» PROBLEM
All that is wanted is the exact lines from the first line of the data below through the line with "Translational relevance", both ends included, with pictures omitted.

» INFORMATION SHOWN
◇ ◇ ◇ ◇ ◇
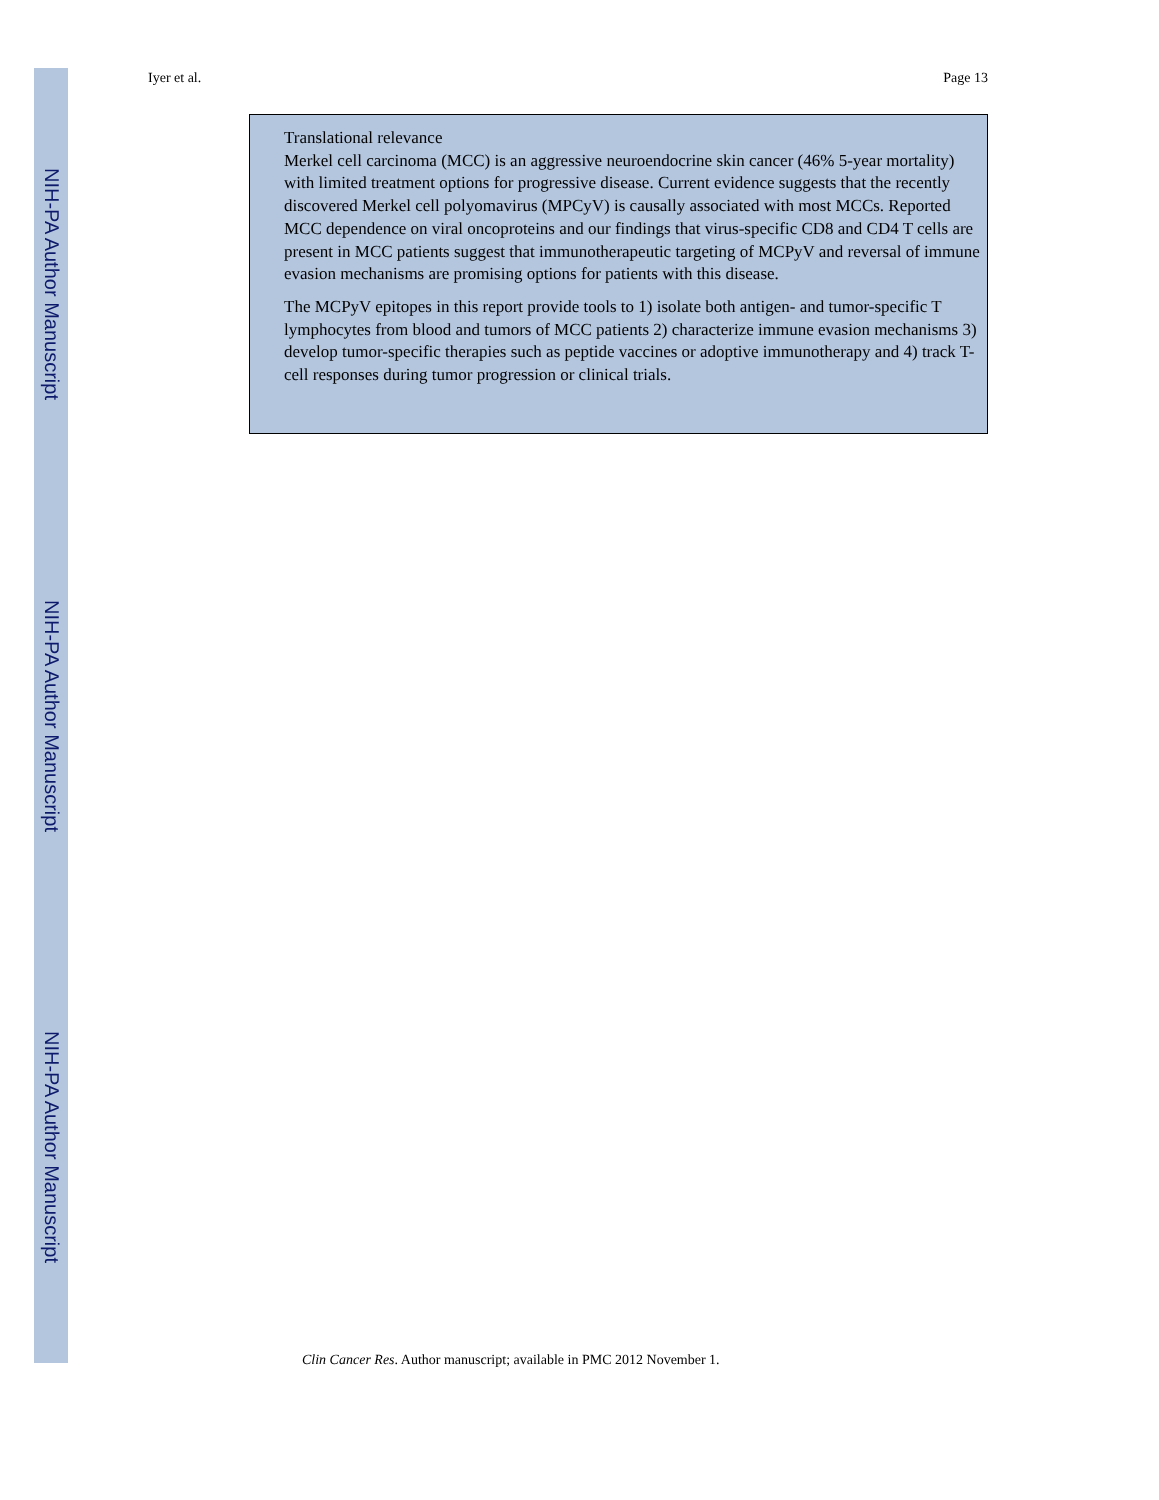Iyer et al. Page 13
NIH-PA Author Manuscript
NIH-PA Author Manuscript
NIH-PA Author Manuscript
Translational relevance
Merkel cell carcinoma (MCC) is an aggressive neuroendocrine skin cancer (46% 5-year mortality) with limited treatment options for progressive disease. Current evidence suggests that the recently discovered Merkel cell polyomavirus (MPCyV) is causally associated with most MCCs. Reported MCC dependence on viral oncoproteins and our findings that virus-specific CD8 and CD4 T cells are present in MCC patients suggest that immunotherapeutic targeting of MCPyV and reversal of immune evasion mechanisms are promising options for patients with this disease.
The MCPyV epitopes in this report provide tools to 1) isolate both antigen- and tumor-specific T lymphocytes from blood and tumors of MCC patients 2) characterize immune evasion mechanisms 3) develop tumor-specific therapies such as peptide vaccines or adoptive immunotherapy and 4) track T-cell responses during tumor progression or clinical trials.
Clin Cancer Res. Author manuscript; available in PMC 2012 November 1.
◇ ◇ ◇ ◇ ◇
» SOLVED PROBLEM
Iyer et al. Page 13
NIH-PA Author Manuscript
NIH-PA Author Manuscript
NIH-PA Author Manuscript
Translational relevance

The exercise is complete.